Minggu, 01 November 2009

STERILISASI

STERILISASI

Yang dimaksud sterilisasi adalah suatu usaha untuk membebaskan alat-alat atau bahan-bahan dari segala macam bentuk kehidupan terutama mikroorganisme. Jadi apabila kita katakana suatu alat/bahan tersebut berarti tidak ada kehidupan dan kegiatan mikroorganisme dalam keadaan normal. Semua mikroorganisme baik yang pathogen, non pathogen, pembusuk dan lainnya sudah dimusnahkan.



Proses sterilisasi dengan penertian mutllak tersebut tidak mungkin diterapkan pada bahan makanan, karena dapat terjadi perubahan-perubahan pada bahan sehingga nilai gizinya menurun. Pemanasan pada bahan makanan dilakukan sedemikian rupa sehingga mikroorganisme yang membahayakan terhadap manusia telah mati, tetapi sifat bahan tidak mengalami banyak perubahan.
Karena itu timbul beberapa macam istilah sterilisasi, yaitu :
•Sterilisasi biologis
Suatu tingkatan pemanasa yang mengakibatkan musnahnya segala macam bentuk kehidupan yang ada pada bahan makanan yang dipanaskan.
•Sterilisasi komersial (commercially sterile)
Yaitu suatu tingkat sterilitas sedemikian rupa sehingga dalam keadaan normal tidak akan rusak. Bahan tidak steril 100%, tetapi bakteri pathogen dan pembentuk racun telah dimatikan.

Tanner (1944) memberikan batasan atau definisi dari sterilisasi komersial, ialah suatu tingkatan pemanasan sedemikian rupa sehingga semua mikroorganisme pathogen dan pembentuk racun telah dimatikan.

Biasanya mikroorganisme yang masih terdapat dalam keadaan steril diatas ialah jenis bakteri yang membentuk spora, Karena spora lebih tahan terhadap panas. Sterilisasi biasanya dilakukan pada suhu yang tinggi diatas 1000C, misalnya 1210 C selama 15 menit. Sterilisasi dengan pemanasan dibedakan atas :
•Sterilisasi pemijaran : untuk peralatan laboratorium seperti jarum ose, jarum platina, dll
•Sterilisasi udara panas : untuk alat-alat yang terbuat dari gelas
•Sterilisasi uap air panas : bahan-bahan yang disterilkan dengan cara ini umumnya adalah medium kultur
•Sterilisasi uap air panas bertekanan : untuk alat atau bahan yang tidak rusak karena pemanasan dan tekanan tinggi.

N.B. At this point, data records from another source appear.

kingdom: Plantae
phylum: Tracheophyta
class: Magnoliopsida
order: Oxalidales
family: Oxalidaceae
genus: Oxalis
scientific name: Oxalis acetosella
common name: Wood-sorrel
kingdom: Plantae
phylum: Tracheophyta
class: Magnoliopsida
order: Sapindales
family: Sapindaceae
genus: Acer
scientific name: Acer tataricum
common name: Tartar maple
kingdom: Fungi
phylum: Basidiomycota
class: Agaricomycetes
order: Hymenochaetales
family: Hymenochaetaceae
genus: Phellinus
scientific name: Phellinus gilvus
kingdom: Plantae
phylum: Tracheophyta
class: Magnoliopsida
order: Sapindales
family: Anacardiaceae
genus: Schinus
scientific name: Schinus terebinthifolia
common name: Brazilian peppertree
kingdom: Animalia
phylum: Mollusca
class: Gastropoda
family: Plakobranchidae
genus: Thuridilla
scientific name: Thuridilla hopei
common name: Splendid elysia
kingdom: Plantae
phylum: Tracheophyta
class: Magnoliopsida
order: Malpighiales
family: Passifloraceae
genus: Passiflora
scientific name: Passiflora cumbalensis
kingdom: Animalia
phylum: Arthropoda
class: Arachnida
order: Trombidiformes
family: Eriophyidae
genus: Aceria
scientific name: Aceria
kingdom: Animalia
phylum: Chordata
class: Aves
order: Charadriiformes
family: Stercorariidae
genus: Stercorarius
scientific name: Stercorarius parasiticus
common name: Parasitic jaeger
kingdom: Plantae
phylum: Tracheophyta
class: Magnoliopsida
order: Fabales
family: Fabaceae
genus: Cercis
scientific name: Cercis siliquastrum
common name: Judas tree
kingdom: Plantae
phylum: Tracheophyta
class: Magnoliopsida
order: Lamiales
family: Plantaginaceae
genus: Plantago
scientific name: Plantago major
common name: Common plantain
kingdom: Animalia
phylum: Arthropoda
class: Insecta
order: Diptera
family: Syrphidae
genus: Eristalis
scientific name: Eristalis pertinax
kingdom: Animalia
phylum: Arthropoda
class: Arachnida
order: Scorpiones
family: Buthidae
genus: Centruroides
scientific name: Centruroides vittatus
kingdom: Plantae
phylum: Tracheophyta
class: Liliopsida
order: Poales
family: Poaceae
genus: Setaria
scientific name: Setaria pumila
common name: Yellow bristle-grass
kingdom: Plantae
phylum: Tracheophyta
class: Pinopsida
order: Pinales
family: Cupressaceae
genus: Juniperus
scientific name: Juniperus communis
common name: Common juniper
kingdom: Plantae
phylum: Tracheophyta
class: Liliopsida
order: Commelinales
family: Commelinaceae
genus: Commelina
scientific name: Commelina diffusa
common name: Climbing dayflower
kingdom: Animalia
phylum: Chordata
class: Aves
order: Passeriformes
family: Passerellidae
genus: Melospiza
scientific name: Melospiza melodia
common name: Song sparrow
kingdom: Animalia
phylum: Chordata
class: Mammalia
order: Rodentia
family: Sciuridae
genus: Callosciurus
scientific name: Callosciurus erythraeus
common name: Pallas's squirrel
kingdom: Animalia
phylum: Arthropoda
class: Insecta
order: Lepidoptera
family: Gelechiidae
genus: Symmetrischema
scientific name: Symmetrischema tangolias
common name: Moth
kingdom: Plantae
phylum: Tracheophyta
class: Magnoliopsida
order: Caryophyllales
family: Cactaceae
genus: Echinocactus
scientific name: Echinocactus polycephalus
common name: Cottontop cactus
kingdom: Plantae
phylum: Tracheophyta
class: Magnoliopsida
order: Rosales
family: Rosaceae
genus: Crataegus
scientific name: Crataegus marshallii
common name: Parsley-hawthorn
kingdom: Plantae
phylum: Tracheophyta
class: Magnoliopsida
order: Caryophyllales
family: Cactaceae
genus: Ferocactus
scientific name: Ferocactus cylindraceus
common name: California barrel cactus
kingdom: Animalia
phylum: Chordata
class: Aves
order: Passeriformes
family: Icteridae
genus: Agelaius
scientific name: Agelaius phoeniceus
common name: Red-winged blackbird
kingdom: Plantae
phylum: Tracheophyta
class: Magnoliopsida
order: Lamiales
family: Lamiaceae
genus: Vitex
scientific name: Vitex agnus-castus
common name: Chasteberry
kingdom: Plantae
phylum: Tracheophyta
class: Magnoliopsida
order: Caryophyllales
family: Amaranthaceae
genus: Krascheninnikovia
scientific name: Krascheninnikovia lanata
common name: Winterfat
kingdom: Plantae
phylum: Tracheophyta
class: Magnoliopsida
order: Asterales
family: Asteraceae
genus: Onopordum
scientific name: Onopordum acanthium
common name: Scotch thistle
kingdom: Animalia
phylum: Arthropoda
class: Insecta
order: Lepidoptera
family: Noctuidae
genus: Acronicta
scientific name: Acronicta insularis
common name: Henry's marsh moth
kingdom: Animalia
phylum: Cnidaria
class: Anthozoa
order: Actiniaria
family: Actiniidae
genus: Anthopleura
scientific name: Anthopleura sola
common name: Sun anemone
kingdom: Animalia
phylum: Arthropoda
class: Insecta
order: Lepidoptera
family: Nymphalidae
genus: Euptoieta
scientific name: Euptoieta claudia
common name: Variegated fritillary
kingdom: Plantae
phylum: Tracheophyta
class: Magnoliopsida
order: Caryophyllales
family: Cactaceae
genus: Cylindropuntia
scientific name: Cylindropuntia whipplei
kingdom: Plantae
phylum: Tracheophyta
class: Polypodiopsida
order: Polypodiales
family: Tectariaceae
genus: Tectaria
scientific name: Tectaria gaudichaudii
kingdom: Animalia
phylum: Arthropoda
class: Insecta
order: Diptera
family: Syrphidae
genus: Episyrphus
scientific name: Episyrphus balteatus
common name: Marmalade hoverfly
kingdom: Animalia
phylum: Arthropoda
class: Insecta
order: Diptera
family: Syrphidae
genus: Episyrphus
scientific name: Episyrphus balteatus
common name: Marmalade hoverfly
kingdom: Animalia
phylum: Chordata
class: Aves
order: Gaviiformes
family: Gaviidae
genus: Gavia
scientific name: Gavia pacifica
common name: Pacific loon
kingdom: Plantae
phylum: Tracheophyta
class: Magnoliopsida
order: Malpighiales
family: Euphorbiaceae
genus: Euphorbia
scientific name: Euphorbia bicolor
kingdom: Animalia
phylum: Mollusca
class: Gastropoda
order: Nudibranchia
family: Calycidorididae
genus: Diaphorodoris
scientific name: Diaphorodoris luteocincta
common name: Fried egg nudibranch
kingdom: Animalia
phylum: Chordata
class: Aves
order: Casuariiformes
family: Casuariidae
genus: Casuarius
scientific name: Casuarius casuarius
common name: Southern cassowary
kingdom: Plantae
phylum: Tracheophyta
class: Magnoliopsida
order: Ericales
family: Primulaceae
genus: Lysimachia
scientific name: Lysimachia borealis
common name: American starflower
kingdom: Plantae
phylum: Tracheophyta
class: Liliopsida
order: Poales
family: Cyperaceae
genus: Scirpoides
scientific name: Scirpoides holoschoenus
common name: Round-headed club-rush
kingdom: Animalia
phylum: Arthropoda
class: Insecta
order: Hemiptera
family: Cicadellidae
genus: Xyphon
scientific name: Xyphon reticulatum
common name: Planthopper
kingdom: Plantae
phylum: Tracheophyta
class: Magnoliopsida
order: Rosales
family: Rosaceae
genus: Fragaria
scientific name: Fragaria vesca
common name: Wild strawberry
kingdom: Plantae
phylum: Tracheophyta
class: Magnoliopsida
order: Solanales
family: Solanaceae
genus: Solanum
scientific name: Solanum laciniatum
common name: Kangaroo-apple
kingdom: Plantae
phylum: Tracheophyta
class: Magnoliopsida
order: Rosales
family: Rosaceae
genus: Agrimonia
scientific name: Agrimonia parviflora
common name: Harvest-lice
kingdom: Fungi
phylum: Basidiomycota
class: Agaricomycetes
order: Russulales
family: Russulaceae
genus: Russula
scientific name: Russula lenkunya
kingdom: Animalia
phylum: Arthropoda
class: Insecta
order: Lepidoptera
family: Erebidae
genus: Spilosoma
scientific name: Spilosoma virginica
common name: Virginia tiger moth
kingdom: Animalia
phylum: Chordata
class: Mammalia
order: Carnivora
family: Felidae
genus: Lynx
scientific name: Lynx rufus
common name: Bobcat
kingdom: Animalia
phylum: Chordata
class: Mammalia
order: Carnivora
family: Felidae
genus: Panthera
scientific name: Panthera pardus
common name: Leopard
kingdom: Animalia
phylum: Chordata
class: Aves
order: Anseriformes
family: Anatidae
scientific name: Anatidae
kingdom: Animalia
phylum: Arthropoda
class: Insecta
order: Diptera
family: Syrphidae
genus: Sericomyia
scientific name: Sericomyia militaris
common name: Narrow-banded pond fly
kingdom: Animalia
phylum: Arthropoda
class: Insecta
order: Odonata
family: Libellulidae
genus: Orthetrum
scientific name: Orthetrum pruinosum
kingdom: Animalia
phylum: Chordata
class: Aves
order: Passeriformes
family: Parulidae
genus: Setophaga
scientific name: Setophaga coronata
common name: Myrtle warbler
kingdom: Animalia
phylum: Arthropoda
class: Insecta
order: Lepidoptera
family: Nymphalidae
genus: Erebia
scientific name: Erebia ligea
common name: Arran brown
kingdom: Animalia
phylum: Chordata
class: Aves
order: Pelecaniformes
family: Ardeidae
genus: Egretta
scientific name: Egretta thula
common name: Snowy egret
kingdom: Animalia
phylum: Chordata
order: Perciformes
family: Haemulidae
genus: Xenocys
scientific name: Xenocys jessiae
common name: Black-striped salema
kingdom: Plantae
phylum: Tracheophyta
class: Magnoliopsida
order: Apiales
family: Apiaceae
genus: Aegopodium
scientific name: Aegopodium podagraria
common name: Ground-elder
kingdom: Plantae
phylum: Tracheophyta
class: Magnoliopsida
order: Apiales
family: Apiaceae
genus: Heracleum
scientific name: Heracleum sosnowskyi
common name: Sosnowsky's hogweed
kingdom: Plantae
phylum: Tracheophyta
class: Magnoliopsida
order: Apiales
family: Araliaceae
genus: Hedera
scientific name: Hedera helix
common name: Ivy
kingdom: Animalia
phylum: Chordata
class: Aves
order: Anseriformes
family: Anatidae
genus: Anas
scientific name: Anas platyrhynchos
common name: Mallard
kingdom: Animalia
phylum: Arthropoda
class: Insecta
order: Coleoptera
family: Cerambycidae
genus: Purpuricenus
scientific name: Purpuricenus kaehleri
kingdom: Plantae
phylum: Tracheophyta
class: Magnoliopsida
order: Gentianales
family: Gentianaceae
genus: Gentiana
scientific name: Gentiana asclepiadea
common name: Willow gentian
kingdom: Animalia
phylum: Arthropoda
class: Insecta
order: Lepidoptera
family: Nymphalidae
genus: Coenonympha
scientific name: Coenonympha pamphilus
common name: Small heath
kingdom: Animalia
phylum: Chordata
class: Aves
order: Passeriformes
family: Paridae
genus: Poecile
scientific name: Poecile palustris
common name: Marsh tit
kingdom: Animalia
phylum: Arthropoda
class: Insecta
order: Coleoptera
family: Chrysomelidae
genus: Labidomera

Nilai D adalah jumlah wakru pada suatu suhu tertentu untuk membunuh 90 % mikroba yang ada. Nilai D juga dikenal sebagai “laju kematian konstan” atau laju kematian atau decimal reduction time.

Sedangkan nilai Z sesungguhnya merupakan gambaran kuantitatif sifat alamiah mikroba yang berhubungan dengan perubahan suhu terhadap laju kematian.